One of the most enduring stereotypes stuck in the heads of citizens of Western democracies is the idea that people in the former Communist systems were mere numbers deprived of individual freedom. Now that the Communist countries have been shattered like cheap cups, it is time that the stereotypes about them should be broken as well, although stereotypes are the hardest things to throw out. With stereotypes we feel less alone.
Maxim Gorky’s slogan—Man, how proud a sound!—had more influence on the individual liberation of the East European masses than the French Revolution. Every citizen of a Western democracy who happened to find himself in one of the former totalitarian regimes will admit that there were many things that puzzled him. I presume that restaurants provided his first insight into Communist relations. Our Westerner certainly remembers those gloomy waiters who hissed curt replies through clenched teeth while waving a napkin as though they were about to hit their customer with it. Those hours of waiting for the food he had ordered, before eating it, his nerves thoroughly frayed, as though it were the sacred host. The way he wondered in horror why waiters weren’t waiters and why a shop assistant (the one who had shouted at him after he had waited patiently in line for three hours) wasn’t a shop assistant. Why? Because the idea of the equality of all people in this world is deeply Communist and because both the waiter and the shop assistant had drunk in Man, how proud a sound! with their mother’s milk. I am sure that the waiter was writing a novel at the time and felt more like a novelist temporarily employed in the catering trade than a waiter, while the shop assistant painted in her spare time and saw herself as Rembrandt with a job on the side.
In the former Yugoslavia (although maybe it’s unfair to use a country that collapsed as an example), there was a Union of Yugoslav Writers and a parallel, properly registered Union of Yugoslav Amateur Writers. The president of that union was an electrician by trade. How do I know? I read one of his novels with great enjoyment.
Today all those countries are practicing post-Communist democracy, as though following a textbook. Waiters are really waiters now; they will polish your shoes for you with the above-mentioned napkin if you need it.
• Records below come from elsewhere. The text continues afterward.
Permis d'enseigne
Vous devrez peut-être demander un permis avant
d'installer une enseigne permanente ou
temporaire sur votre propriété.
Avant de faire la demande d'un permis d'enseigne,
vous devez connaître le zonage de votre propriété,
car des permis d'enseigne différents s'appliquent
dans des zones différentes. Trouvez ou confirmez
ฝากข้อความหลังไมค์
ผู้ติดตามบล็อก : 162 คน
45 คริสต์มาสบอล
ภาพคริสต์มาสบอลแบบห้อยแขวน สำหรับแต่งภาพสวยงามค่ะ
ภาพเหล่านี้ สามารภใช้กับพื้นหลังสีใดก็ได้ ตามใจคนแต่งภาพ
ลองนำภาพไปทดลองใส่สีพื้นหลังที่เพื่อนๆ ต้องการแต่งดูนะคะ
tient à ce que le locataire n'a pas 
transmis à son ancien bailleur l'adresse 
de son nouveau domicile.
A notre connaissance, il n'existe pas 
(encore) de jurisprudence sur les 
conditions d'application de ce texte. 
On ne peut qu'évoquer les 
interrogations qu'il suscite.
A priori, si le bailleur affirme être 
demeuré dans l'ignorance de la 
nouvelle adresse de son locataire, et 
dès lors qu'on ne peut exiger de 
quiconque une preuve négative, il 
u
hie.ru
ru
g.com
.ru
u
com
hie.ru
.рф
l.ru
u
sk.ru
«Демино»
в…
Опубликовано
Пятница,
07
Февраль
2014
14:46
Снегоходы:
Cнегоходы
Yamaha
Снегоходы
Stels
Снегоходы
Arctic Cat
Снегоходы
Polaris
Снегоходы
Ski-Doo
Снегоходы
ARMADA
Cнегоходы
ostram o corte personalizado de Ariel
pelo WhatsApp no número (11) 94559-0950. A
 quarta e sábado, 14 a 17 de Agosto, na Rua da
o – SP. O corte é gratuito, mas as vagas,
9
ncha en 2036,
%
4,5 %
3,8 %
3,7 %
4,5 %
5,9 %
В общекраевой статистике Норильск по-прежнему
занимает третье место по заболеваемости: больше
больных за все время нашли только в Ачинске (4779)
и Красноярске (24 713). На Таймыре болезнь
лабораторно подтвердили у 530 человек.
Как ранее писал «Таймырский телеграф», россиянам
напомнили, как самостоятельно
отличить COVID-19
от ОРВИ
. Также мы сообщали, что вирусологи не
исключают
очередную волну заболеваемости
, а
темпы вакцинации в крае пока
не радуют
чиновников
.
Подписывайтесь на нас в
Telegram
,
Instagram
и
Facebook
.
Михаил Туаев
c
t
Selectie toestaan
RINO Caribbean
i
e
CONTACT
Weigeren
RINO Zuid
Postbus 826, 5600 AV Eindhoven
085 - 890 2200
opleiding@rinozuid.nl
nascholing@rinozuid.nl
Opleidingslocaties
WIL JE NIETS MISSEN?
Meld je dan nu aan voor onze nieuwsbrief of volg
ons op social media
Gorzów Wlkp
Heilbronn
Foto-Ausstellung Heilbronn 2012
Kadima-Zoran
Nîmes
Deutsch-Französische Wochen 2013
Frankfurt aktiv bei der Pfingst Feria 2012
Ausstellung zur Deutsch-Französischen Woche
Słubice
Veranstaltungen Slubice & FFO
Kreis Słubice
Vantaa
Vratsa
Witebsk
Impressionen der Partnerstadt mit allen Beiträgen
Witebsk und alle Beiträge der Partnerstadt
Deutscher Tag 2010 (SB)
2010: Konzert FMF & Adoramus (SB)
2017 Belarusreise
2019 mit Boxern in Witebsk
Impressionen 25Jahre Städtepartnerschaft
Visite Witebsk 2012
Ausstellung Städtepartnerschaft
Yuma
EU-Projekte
It doesn’t occur to shop assistants to be rude; on the contrary, they will offer you extra services in their free time, without you even asking.
I really don’t feel like sharing tinned meat paste and dry bread with some novel-writing chauffeur.
Meanwhile, the slogan Man, how proud a sound! seems to have moved to the West, where it belongs. I find myself watching a TV interview with a prostitute. “I’m not a prostitute, I’m a pleasure activist,” said the prostitute. Then I read an interview with Radovan Karadzic, who destroyed the entire city of Sarajevo. “I’m not a monster, I’m a writer,” said Karadzic with conviction. On TV I recently saw that a twelve-year-old child has published a book. “From my earliest childhood, I knew I was going to be a writer,” she said confidently.
What can I say, life in the world of literary democracy has seriously shaken my self-esteem. I suddenly no longer know what my profession is. I don’t know who I am or where to go.
I really don’t feel like going to Parnassus. I don’t feel like jostling with cooks and electricians there. I have nothing against cooks and electricians, of course. We’re all equal—man, whether a cook or an electrician or a writer, is always a proud sound. But Parnassus has become a cheap trade union rest home, and I do have some experience with that kind of collective hedonism. I really don’t feel like sharing tinned meat paste and dry bread with some novel-writing chauffeur. And I wouldn’t go to that other mountain either, Olympus, even if I were invited. That’s where the newfangled gods hang out, megawriters, literary tycoons, Hollywood Prousts, coddled by the Muses, those zealous employees of the leisure industry.
And then suddenly, in the middle of my identity crisis, I am struck by the realization, like a thunderbolt from the sky, that I am an activist and that in fact I have never been anything else. I have spent night after night with Shakespeare, Goethe, Tolstoy just to penetrate the secrets of my future craft. I sweated under James Joyce just to master the most sophisticated literary skills. I went to bed with lots of writers, even Russians, even two writers at once, Ilf and Petrov, just to learn the sweet strategies of seduction. I slept with Dumas, Rabelais, and Hasek in order to learn the techniques of achieving literary satisfaction. I spent nights with lots of people and nothing was foreign to me: old men, women, children, homosexuals. Victor Hugo and Marina Tsvetaeva, and Arthur Rimbaud and Oscar Wilde.
And when I felt ready, I detached myself from my teachers and set to work. I softened clumsy words with my own saliva in order to stimulate some grumpy literary client. I stripped, writhed, enticed—what didn’t I do to force my reader’s greasy hand to turn the next page of my book! I tenderly licked and nibbled his ear just to force it, that big fat ear, to prick up and open a passage to the seductive gurgling of my words.
What is that if not activism? Yes, I am the real pleasure activist! And I won’t let anyone take the dignity of my profession away from me.